Available records ▸
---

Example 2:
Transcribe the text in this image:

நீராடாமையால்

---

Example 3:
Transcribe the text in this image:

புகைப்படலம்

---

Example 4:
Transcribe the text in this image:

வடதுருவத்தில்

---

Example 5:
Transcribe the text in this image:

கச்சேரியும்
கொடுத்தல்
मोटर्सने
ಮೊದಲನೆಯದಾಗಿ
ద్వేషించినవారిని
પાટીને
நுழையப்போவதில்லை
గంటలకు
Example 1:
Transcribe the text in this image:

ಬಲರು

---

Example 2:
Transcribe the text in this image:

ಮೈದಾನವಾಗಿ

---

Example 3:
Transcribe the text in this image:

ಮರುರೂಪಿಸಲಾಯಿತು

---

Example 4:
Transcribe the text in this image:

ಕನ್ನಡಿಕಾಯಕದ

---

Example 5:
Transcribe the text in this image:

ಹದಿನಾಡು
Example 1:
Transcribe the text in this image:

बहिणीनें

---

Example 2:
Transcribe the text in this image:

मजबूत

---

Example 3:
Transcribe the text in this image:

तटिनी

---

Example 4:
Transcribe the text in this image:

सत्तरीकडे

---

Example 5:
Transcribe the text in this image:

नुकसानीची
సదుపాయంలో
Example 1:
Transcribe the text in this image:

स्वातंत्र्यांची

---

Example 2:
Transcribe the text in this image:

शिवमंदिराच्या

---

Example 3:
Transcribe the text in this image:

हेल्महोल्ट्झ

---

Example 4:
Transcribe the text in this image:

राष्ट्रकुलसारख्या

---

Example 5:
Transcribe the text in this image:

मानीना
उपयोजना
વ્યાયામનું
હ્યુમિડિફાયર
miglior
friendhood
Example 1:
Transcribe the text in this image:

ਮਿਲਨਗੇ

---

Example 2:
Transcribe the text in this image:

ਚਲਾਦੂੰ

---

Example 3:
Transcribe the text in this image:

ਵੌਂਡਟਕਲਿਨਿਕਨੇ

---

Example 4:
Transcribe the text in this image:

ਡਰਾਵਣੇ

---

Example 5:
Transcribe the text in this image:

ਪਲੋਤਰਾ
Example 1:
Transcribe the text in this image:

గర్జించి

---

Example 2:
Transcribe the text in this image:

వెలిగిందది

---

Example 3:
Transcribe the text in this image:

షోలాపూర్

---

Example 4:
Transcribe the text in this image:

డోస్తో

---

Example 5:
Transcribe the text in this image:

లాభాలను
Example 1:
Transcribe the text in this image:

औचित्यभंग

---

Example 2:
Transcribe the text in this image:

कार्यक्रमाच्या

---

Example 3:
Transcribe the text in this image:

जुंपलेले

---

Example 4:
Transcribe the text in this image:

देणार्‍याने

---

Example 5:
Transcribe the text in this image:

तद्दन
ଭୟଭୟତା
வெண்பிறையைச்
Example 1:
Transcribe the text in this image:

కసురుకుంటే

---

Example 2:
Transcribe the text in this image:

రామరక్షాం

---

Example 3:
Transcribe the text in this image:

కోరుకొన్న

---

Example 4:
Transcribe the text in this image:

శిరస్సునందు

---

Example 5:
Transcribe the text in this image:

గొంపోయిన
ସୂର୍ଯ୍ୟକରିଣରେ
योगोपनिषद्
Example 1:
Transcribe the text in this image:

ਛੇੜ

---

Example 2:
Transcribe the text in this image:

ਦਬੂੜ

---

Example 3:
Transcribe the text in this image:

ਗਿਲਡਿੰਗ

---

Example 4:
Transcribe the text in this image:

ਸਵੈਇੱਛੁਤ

What is asked ▸ Copy everything in the data above, from its first line down to and including the line containing "स्वातंत्र्यांची", reproducing it without any change.

Result ▸
---

Example 2:
Transcribe the text in this image:

நீராடாமையால்

---

Example 3:
Transcribe the text in this image:

புகைப்படலம்

---

Example 4:
Transcribe the text in this image:

வடதுருவத்தில்

---

Example 5:
Transcribe the text in this image:

கச்சேரியும்
கொடுத்தல்
मोटर्सने
ಮೊದಲನೆಯದಾಗಿ
ద్వేషించినవారిని
પાટીને
நுழையப்போவதில்லை
గంటలకు
Example 1:
Transcribe the text in this image:

ಬಲರು

---

Example 2:
Transcribe the text in this image:

ಮೈದಾನವಾಗಿ

---

Example 3:
Transcribe the text in this image:

ಮರುರೂಪಿಸಲಾಯಿತು

---

Example 4:
Transcribe the text in this image:

ಕನ್ನಡಿಕಾಯಕದ

---

Example 5:
Transcribe the text in this image:

ಹದಿನಾಡು
Example 1:
Transcribe the text in this image:

बहिणीनें

---

Example 2:
Transcribe the text in this image:

मजबूत

---

Example 3:
Transcribe the text in this image:

तटिनी

---

Example 4:
Transcribe the text in this image:

सत्तरीकडे

---

Example 5:
Transcribe the text in this image:

नुकसानीची
సదుపాయంలో
Example 1:
Transcribe the text in this image:

स्वातंत्र्यांची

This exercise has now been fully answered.